Page 57 - Поднятая целина
P. 57
Вспомнилась Якову Лукичу жена Хопрова, ее косноязычный, страшный шепот: «Куманек!..
Родненький! За что?» Яков Лукич с отвращением глянул на овечью лилово-розовую тушу, на
ее оголенные долевые пучки и связки мускулов. Острый запах крови, как тогда, вызвал
припадок тошноты, заставил качнуться. Яков Лукич заспешил из сарая.
— Мяса душа не принимает… Господи!.. И на дух не надо.
— За каким дьяволом приходил? Без тебя управимся, тонкошкурый! — улыбнулся
Половцев и окровененными пальцами, провонявшими овечьим салом, стал сворачивать
цигарку.
К завтраку насилу управились. Освежеванные тушки развесили в амбаре. Бабы
перетопили курдюки. Половцев затворился в горенке (днем он безвылазно находился там).
Ему принесли свежих щей с бараниной, вышкварок из курдюка. Едва лишь сноха вынесла от
него пустую миску, как на базу скрипнула калитка.
— Батя! Давыдов к нам, — крикнул Семен, первый увидев входившего на баз
Давыдова.
Яков Лукич стал белее отсевной муки. А Давыдов уже обметал веником в сенцах
ботинки, гулко кашлял, шел уверенно, твердо переставляя ноги.
«Пропал! — думал Яков Лукич. — Ходит-то, сукин сын! Будто всей земле хозяин!
Будто по своему куреню идет! Ох, пропал! Небось, за Никиту рестовать, дознался, вражина».
Стук в дверь, сильный тенорок:
— Разрешите войти?
— Входите, — Яков Лукич хотел сказать громко, но голос съехал на шепот.
Давыдов постоял и отворил дверь. Яков Лукич не встал из-за стола (не мог! и даже
дрожащие, обессилевшие ноги поднял, чтобы не слышно было, как каблуки чириков дробно
выстукивают по полу).
— Здравствуй, хозяин!
— Здравствуйте, товарищ! — в один голос ответили Яков Лукич и его жена.
— Мороз на дворе…
— Да, морозно.
— Рожь не вымерзнет, как думаешь? — Давыдов полез в карман, достал черный, как
прах, платочек; хороня его в кулаке, высморкался.
— Проходите, товарищ, садитесь, — приглашал Яков Лукич.

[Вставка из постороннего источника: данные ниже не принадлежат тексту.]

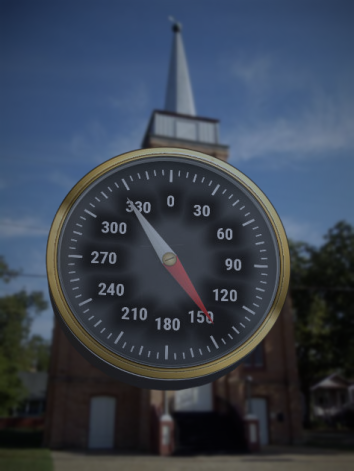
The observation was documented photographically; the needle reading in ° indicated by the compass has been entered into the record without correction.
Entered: 145 °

«Чего он испугался, чудак?» — удивился Давыдов, заметивший, как побледнел хозяин,
как губы его едва шевелились, объятые дрожью.
— Так как рожь-то?
— Нет, не должно бы… снегом ее прихоронило… Может, там прихватит, где сдуло
снежок.
«Начинает с жита, а зараз, небось, скажет: „Ну, собирайся!“ Может, про Половцева кто
донес? Обыск?» — думал Яков Лукич. Он понемногу оправлялся от испуга, к лицу разом
прихлынула кровь, из пор выступил пот, покатился по лбу, на седоватые усы, на колючий
подбородок.
— Гостем будете, проходите в горницу.
— Я зашел потолковать с тобой. Как имя-отечество?
— Яков, сын Лукин.
— Яков Лукич? Так вот, Яков Лукич, ты очень хорошо, толково говорил на собрании о
колхозе. Конечно, ты прав, что колхозу нужна и сложная машина. Вот насчет организации
труда ты ошибнулся, факт! Думаем тебя заведующим хозяйством вы двинуть. Я о тебе
слышал как о культурном хозяине…
— Да вы проходите, дорогой товарищ! Гаша, постанови самоварчик. Али вы, может,
щец похлебаете? Али арбуз соленый разрезать? Проходите, дорогой, гость наш! К новой
жизни нас… — Яков Лукич захлебнулся от радости, с плеч у него будто гору сняли. —
Культурно хозяйствовал, верно вы сказали. Темных наших от дедовской привычки хотел
отворотить… Как пашут! Грабют землю! Похвальный лист от окружного ЗУ имею. Семен!